Choosing a dress shirt offered no problem. White ones always struck me as unimaginatively formal, so I opted for one of my old standbys, a light blue one, which would, I reasoned, agreeably complement dark trousers. So far, so good. Maybe the dress decisions wouldn’t be the problems I had anticipated. But then, totally unexpectedly, I was blindsided, and my growing confidence disappeared.
It started innocently enough as I auditioned tie choices for my blue shirt. After some deliberation, I settled on an old favorite, an abstract muted design that, I felt, reflected good taste, which, because of sartorial insecurity, is what I wanted to reflect. Then, doubt hit me. After a few years of not having to tie a piece of neckware, would I still be able to do it? That was an ironic thought, because there was a time I was so smug about my knotting prowess that I instinctively critiqued the relative skills of other tie wearers. Believe me, I was one strict judge.
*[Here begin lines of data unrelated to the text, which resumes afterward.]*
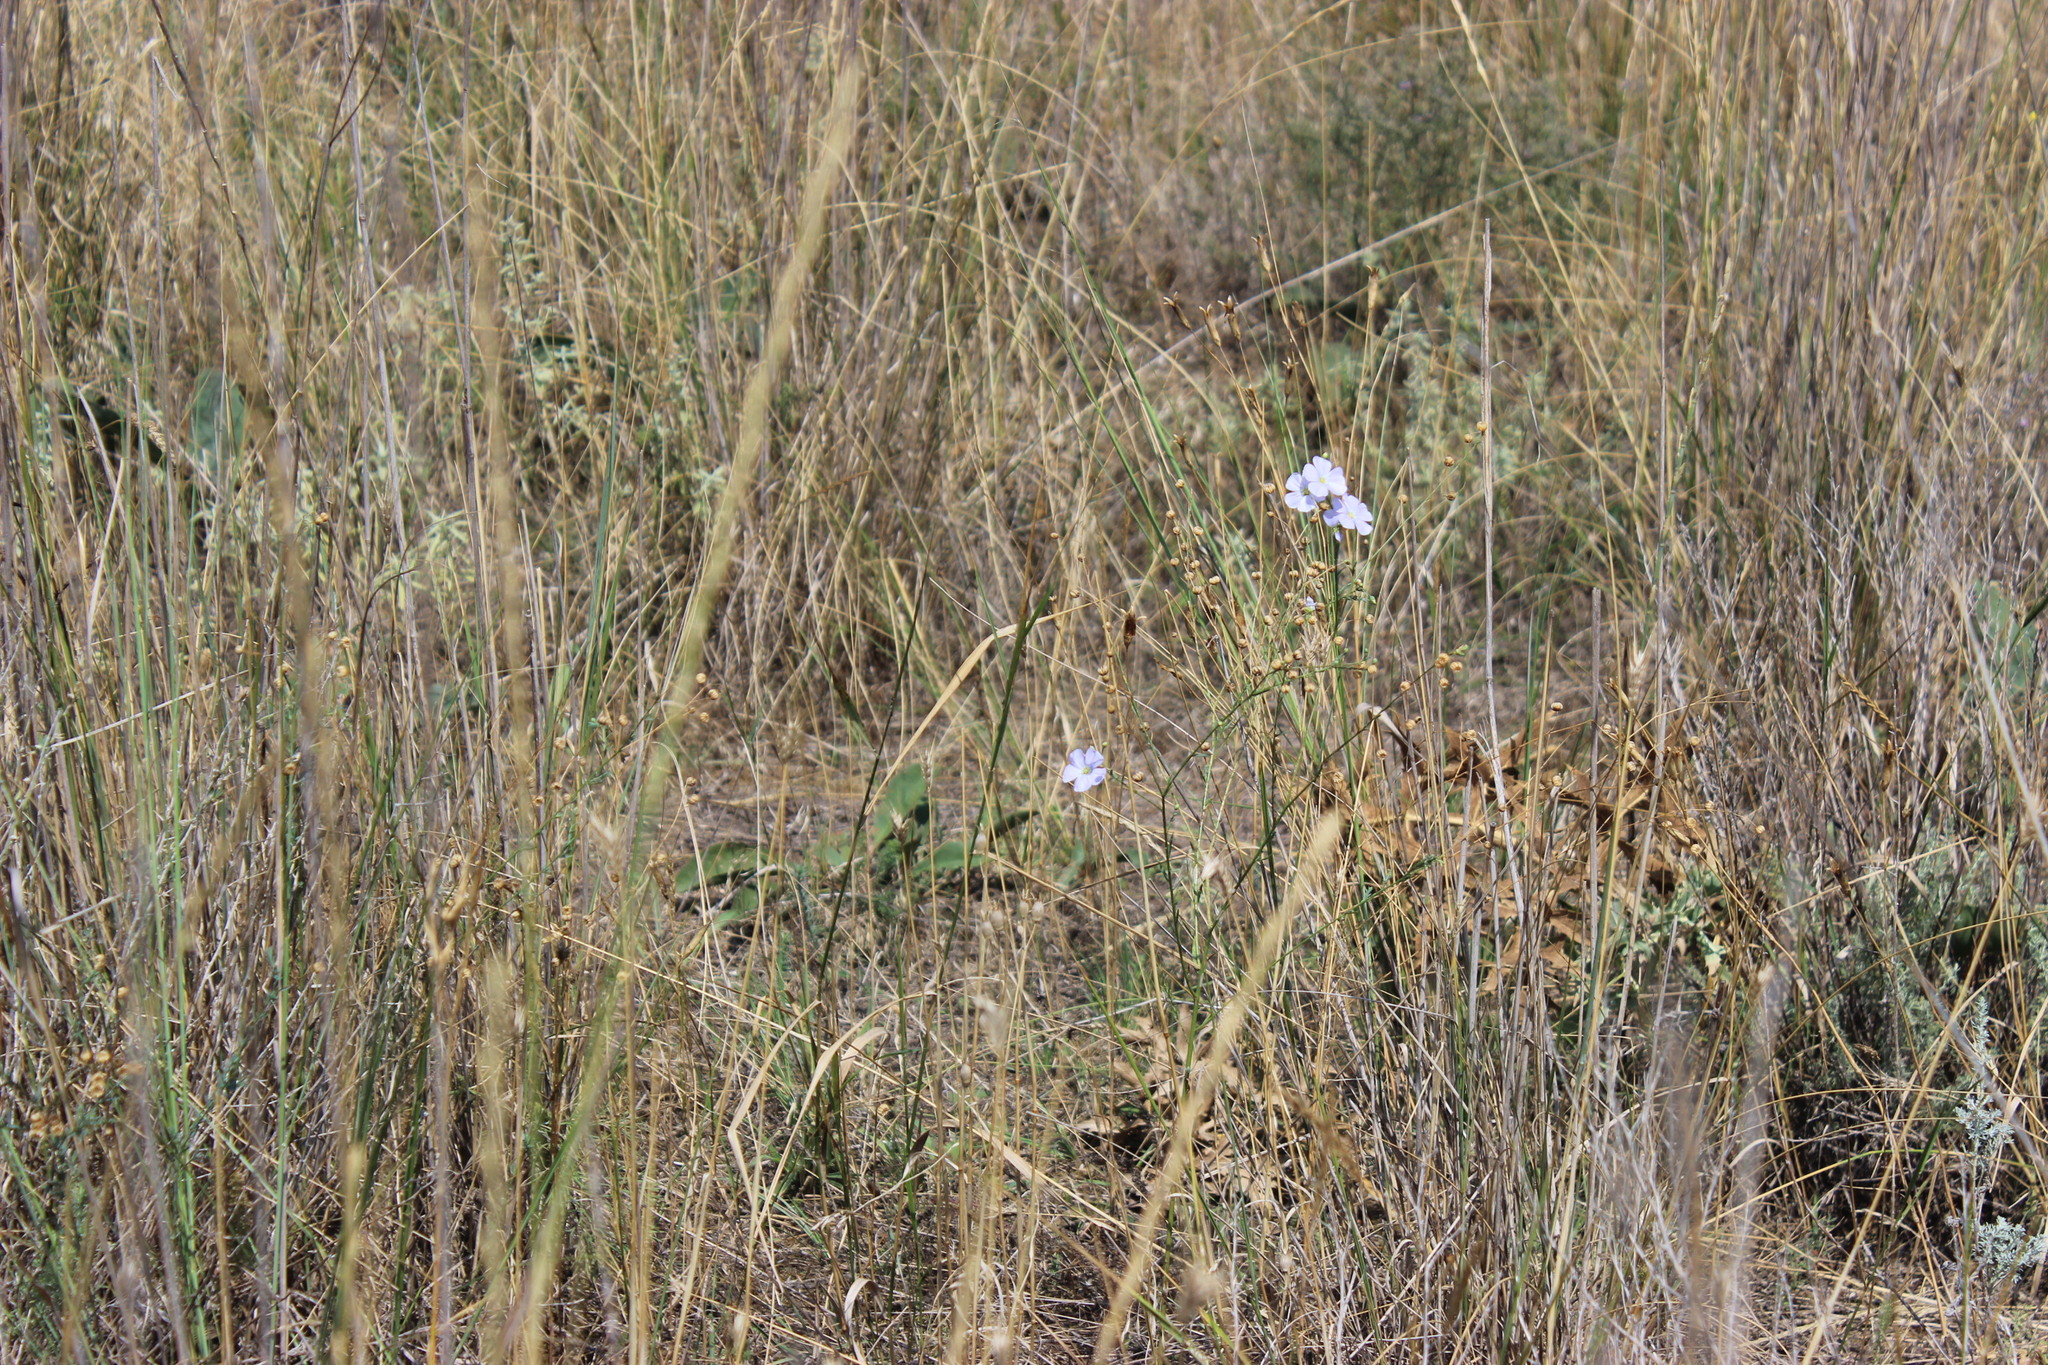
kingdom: Plantae
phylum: Tracheophyta
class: Magnoliopsida
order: Malpighiales
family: Linaceae
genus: Linum
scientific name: Linum austriacum
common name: Austrian flax
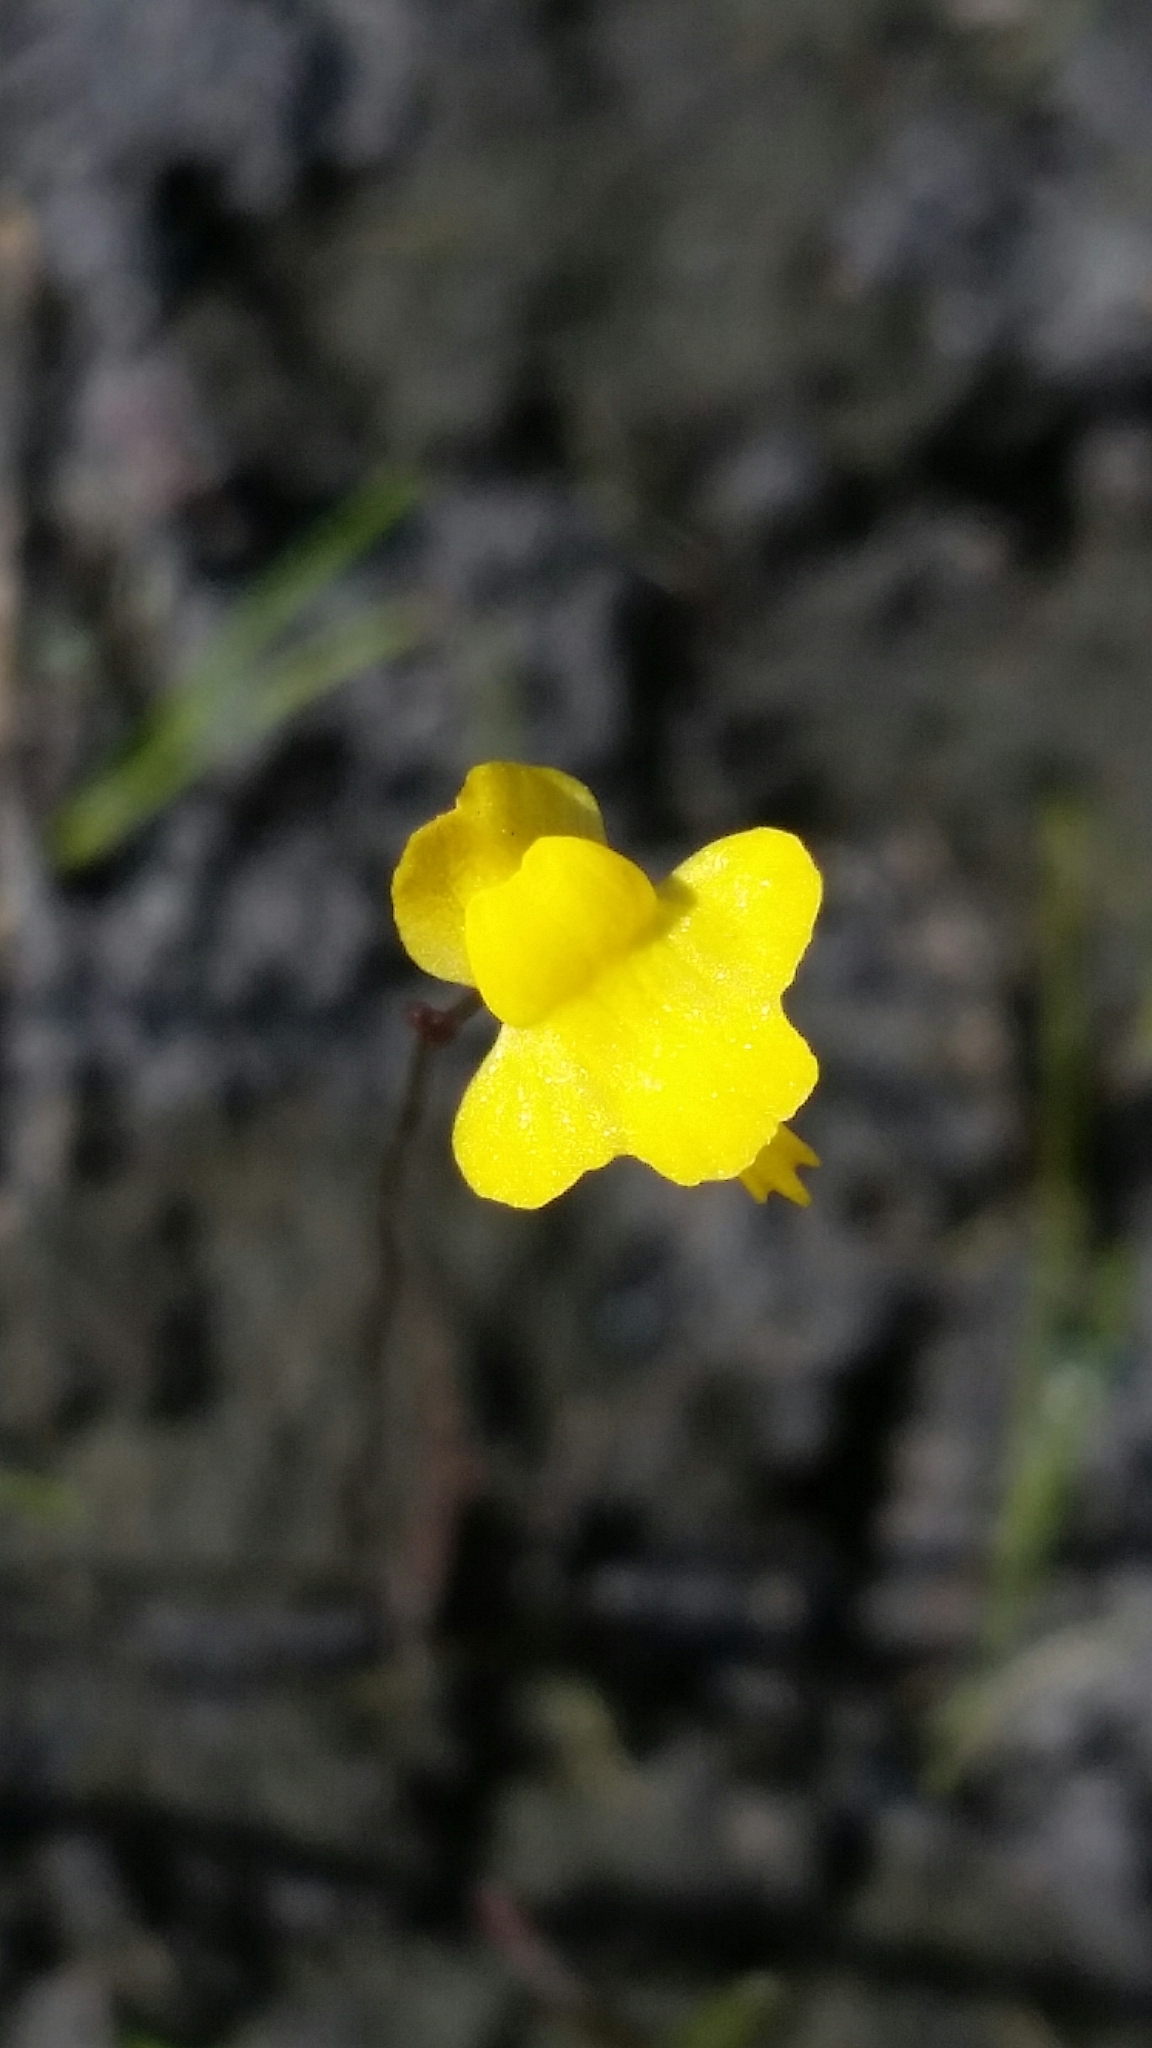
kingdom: Plantae
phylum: Tracheophyta
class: Magnoliopsida
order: Lamiales
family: Lentibulariaceae
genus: Utricularia
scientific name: Utricularia subulata
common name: Tiny bladderwort
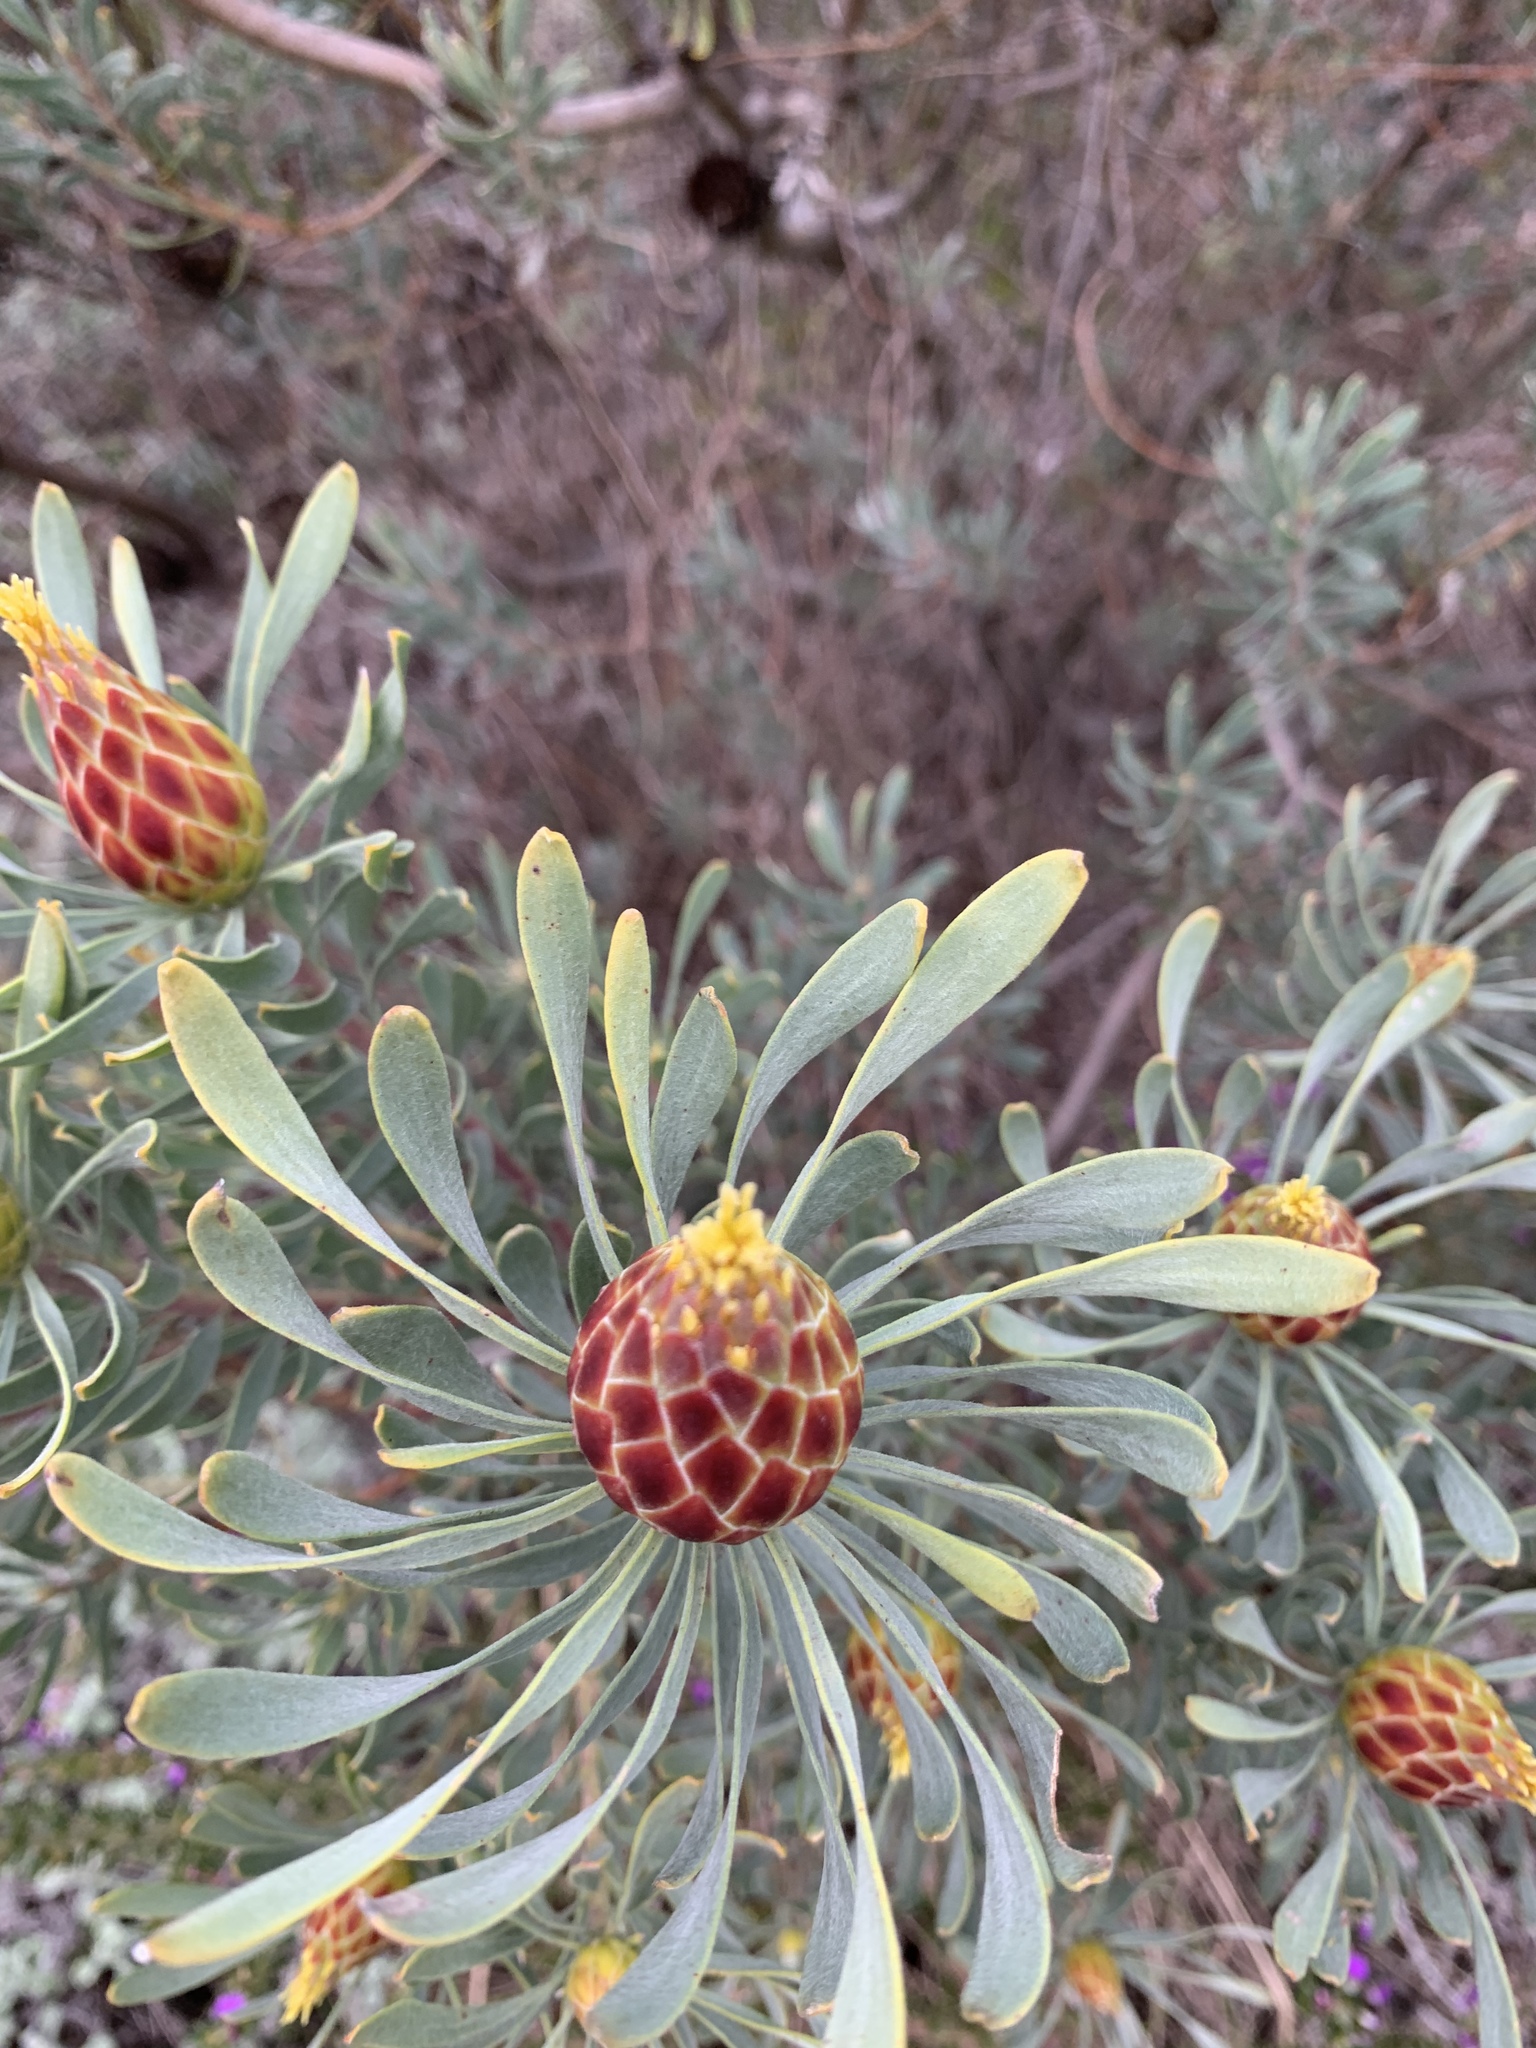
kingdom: Plantae
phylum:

Shirt on, I stood before a mirror and inserted the tie under the collar. I made one loop, then, suddenly doubtful, had to stop. I could imagine my fingers asking plaintively, “What next?” For the moment, I had no answer. Racing through my mind were cliches about “muscle memory.” I didn’t want to be the discoverer of “muscle amnesia.” No Nobel Prize there. Resolving to be patient, normally something alien to me, I concentrated on mirror images as I tried various hand movements in desperate search of success. At one point, I had almost resolved to go tieless. After all, that seems the current style even for men wearing sports jackets. But I was wary of being eyed sideways by people who’d mutter to their companions, “Look at that guy without a tie!”
Eventually, after considerable effort, I achieved semi-respectable success. It wasn’t the quality tie knot I’d want evaluated by the kind of maven I used to be. But it would do, even if, at the “event,” I’d want to deliberately position one hand constantly at throat level.
I know with the coming of other events will arise additional challenges. I concede now that since hermitdom isn’t a realistic behavioral option, I have to take them on one at a time. Who said getting back into the social swing would be easy? But it’s worth the effort. I guess.